Recent advances in foundation models highlight a clear trend toward unification and scaling, showing emergent capabilities across diverse domains. While image generation and editing have rapidly transitioned from task-specific to unified frameworks, video generation and editing remain fragmented due to architectural limitations and data scarcity. In this work, we introduce EditVerse, a unified framework for image and video generation and editing within a single model. By representing all modalities, i.e., text, image, and video, as a unified token sequence, EditVerse leverages self-attention to achieve robust in-context learning, natural cross-modal knowledge transfer, and flexible handling of inputs and outputs with arbitrary resolutions and durations. To address the lack of video editing training data, we design a scalable data pipeline that curates 232K video editing samples and combines them with large-scale image and video datasets for joint training.

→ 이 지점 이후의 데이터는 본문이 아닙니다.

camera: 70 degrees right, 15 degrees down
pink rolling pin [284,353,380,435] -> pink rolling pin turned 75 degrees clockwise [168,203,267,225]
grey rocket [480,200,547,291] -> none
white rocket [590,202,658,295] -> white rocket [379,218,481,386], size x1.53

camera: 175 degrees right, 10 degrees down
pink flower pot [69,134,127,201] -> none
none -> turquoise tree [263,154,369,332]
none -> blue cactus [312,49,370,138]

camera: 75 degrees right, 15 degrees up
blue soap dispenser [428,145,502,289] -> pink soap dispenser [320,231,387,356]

Furthermore, we present EditVerseBench, the first benchmark for instruction-based video editing covering diverse tasks and resolutions. Extensive experiments and user studies demonstrate that EditVerse achieves state-of-the-art performance, surpassing existing open-source and commercial models, while exhibiting emergent editing and generation abilities across modalities.